Hence, IVX has partially solved the problems with AMMs. Toxic flow is solved with more accurate pricing due to the use of Deribit’s volatility indices, which are industry leading at the moment. Impermanent loss has been addressed due to the delta-neutral strategy employed for market makers and preventing any kind of directional bias.
IVX v1 & v2 🚀
IVX v1
In v1, the protocol segments liquidity by the underlying asset. This means that liquidity providers to the platform can choose to provide liquidity to underwrite options on specific assets. The protocol then hedges the positions of liquidity providers using the pool labelled as GLP below. GLP is the liquidity pool associated with GMX, a decentralised spot and perpetual exchange that supports low swap fees and zero price impact trades. The GLP pool consists of assets like BTC and ETH, and traders can use the pool assets to trade perpetual futures.
v1 will also include advanced trading optimisation, which addresses the lack of DeFi protocols that allow liquid option spread strategies in a mutually beneficial manner for liquidity providers. This is enabled by creating 1-click automated strategies to benefit from options spreads across all the pools.
By providing competitive bid-offer spreads, IVX enables traders to execute larger option spread trades with lower transaction fees and associated costs, minimising exposure to potential losses and taking advantage of potential benefits.
IVX v2
In v2, the protocol will unify these segmented liquidity pools into a single AMM pool that underwrites options on all GLP assets and continuously hedges exposures to all assets simultaneously. The benefits of this approach are that the AMM will be able to access deeper liquidity across different levels of volatility simultaneously and will be more capital efficient and competitive with centralised venues like Deribit:
In both versions of the protocol, options positions are hedged automatically for market makers using GLP, GMX’s liquidity pool.

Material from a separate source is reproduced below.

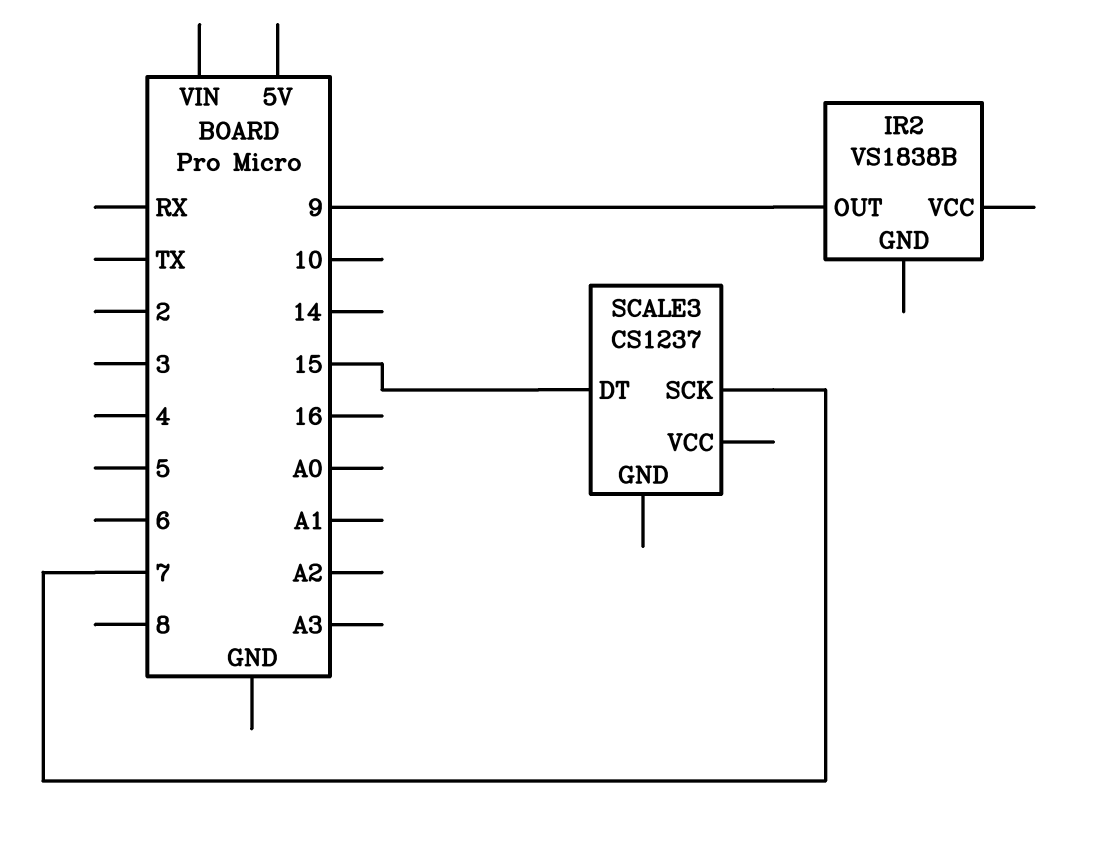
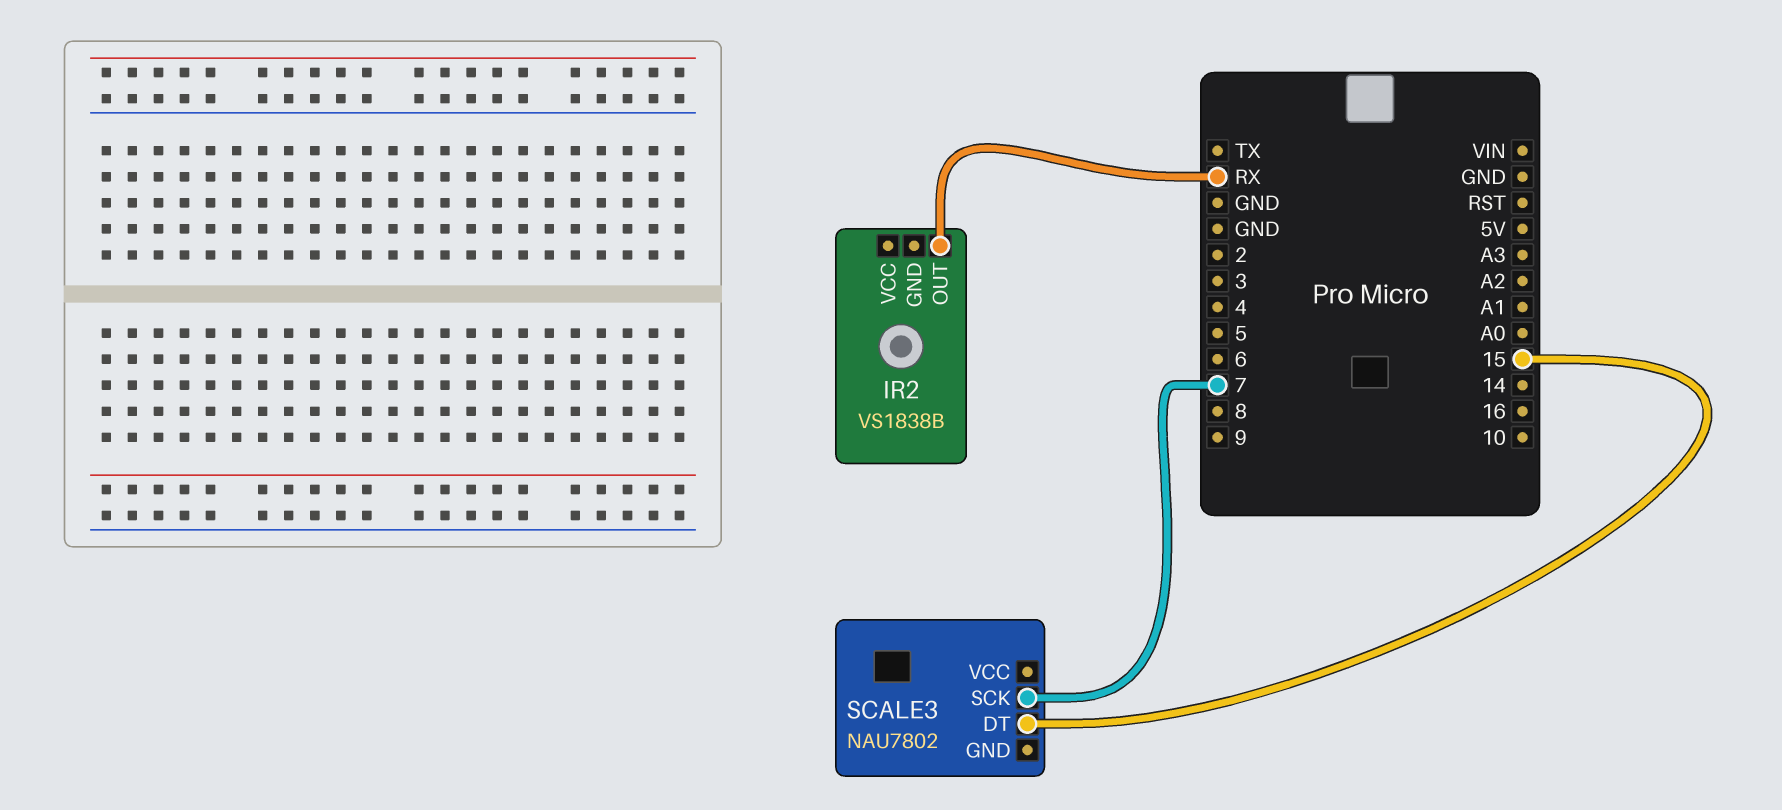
IR2 pin OUT: 9 -> RX
SCALE3: CS1237 -> NAU7802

Additionally, IVX is revamping its Automated Market Maker (AMM) to facilitate the integration of GMX's v2 upgrade, which will support synthetic token trading. This move aims to expand trading options and provide greater liquidity for emerging tokens. Some of the benefits of using GMX Synthetics include; access to synthetic ERC-20 and non-ERC20 long-tail assets, improvements in scalability, and a better smart contract system that reduces fees while adding extra layers of security to help reduce the risk of under-collateralisation.
Future Token 🪙
The team hasn’t revealed much about the tokenomics of the protocol. They are still to decide on the distribution and supply schedule. But what they have said is this: All trades on the platform incur a fee which is proportional to the size of the trade and the extent to which the trade will adjust the volatility surface.
These fees are distributed to LP providers and IVX token stakers in accordance with a 70:30 ratio. Hence, 30% of protocol fees will be distributed to IVX stakers on a weekly basis paid out in USDC. As a result, the IVX protocol also pays out a ‘real yield’.
To conclude, IVX is a step up for options AMMs and could become one of the premier decentralised destinations for trading options.